(TASK DIRECTIONS)
Please print the data that follows, keeping every line exact.

(Source records)
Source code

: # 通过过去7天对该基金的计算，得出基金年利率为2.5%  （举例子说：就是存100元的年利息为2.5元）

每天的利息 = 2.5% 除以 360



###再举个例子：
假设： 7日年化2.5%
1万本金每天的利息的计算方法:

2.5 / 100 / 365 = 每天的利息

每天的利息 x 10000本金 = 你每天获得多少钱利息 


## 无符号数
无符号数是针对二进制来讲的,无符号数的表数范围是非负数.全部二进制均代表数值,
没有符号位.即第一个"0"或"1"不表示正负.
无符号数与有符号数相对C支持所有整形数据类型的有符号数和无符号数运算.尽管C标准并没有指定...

(RESULT)
Source code

: # 通过过去7天对该基金的计算，得出基金年利率为2.5%  （举例子说：就是存100元的年利息为2.5元）

每天的利息 = 2.5% 除以 360



###再举个例子：
假设： 7日年化2.5%
1万本金每天的利息的计算方法:

2.5 / 100 / 365 = 每天的利息

每天的利息 x 10000本金 = 你每天获得多少钱利息 


## 无符号数
无符号数是针对二进制来讲的,无符号数的表数范围是非负数.全部二进制均代表数值,
没有符号位.即第一个"0"或"1"不表示正负.
无符号数与有符号数相对C支持所有整形数据类型的有符号数和无符号数运算.尽管C标准并没有指定...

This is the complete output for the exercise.